Theres basically no way you'd get clipping if you're using it correctly.
Okay. I was just thinking that pre-gaining the replay gained tracks back up to a level where they match most other "loudness war" style tracks, would give too much gain on ones that are already at an appropriate level, but with a wide dynamic range.
For example. Most songs tend to have about 8dB or more of reduction through replaygain, so setting the pre-gain to 8db would make them sound around the same level. (along with ones with a more common 9-10 dB )
If I applied that same 8dB of pre-gain to a track that was already near reference level (say 3dB or so) I'm getting a potential of 5dB of clipping assuming the track has very high peaks compared to its average level.

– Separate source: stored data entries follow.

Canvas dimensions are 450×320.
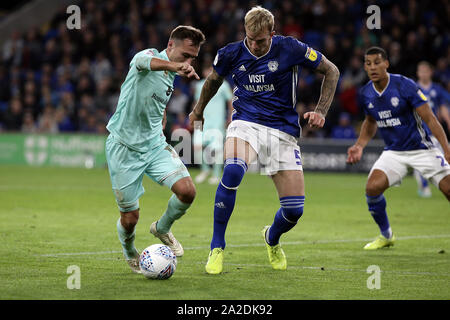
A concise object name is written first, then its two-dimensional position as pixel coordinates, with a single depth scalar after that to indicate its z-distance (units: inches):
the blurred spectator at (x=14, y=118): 973.2
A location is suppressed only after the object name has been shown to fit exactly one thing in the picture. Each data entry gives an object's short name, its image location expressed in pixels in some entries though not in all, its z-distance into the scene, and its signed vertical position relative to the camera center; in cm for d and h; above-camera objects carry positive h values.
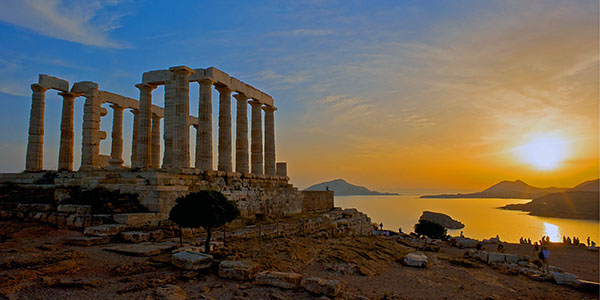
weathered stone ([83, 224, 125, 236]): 1257 -183
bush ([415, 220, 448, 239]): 4122 -589
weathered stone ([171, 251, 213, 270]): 951 -219
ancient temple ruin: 1844 +204
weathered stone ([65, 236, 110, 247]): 1169 -205
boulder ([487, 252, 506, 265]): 1820 -402
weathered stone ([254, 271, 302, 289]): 889 -252
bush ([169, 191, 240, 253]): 1080 -101
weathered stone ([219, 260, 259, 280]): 921 -236
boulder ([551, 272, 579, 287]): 1346 -376
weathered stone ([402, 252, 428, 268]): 1490 -340
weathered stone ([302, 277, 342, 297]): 851 -256
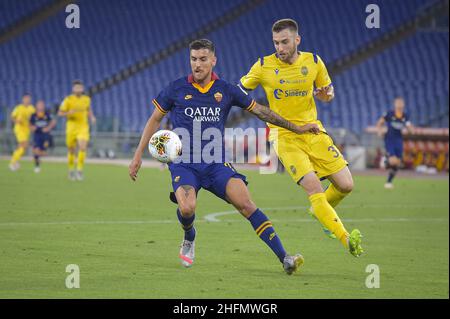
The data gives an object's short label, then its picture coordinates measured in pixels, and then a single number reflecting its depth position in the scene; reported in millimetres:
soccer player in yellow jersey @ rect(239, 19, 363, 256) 10148
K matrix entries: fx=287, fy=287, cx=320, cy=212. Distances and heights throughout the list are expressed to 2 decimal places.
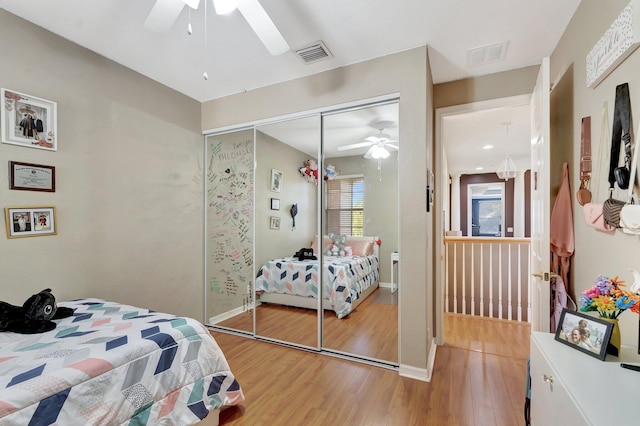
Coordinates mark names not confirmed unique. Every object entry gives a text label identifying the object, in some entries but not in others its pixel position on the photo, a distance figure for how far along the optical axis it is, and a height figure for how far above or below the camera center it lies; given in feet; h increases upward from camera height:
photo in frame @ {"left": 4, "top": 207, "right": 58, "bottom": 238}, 6.38 -0.18
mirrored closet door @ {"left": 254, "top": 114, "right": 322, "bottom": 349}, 9.57 -0.61
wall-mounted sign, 3.64 +2.39
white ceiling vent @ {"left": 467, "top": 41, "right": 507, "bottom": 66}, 7.39 +4.21
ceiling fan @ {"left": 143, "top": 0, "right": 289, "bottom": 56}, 4.72 +3.40
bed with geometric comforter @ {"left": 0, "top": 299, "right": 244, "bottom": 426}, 3.70 -2.38
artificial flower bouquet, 3.23 -1.07
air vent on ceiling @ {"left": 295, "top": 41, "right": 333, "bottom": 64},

This probably doesn't happen all that much in practice, and doing 5-6dB would probably give you enough headroom, while bringing your replay gain tracks up sort of close, though still noticably quieter.
This has been discussed and we're generally in favor of it.
Cool. I eagerly await this functionality.
Its not done through volume control for several reasons:
1) It can't be done through volume control because theres no way to exactly synchronize changes to the output amplifier gain with track boundaries.
2) The volume control has suboptimal resolution on many devices (1-1.5dB is typical).
3) Applying analog gain would increase clipping when decoding near maximum volume mp3 files. The audibility of this is debatable, but its still an obvious drawback.
Yeah. That makes sense.
#1 I guess would mostly be a problem mostly with gapless tracks with content right at the start/end.
#2 Is the dealbreaker I guess. 1dB doesn't seem like a huge problem, but I guess some players are a fair bit wider (or aren't on a proper log scale at all)
#3 I guess it's pretty academic due to #2, but I don't really see where you'll get any additional clipping.
The only situation where I could see it being a problem is where you're applying a positive replay gain to quiet tracks with large peaks, and run into the analog limit of the amp. Seems like a bit of a stretch, not that it really matters, since there's not precise enough control to do it anyways.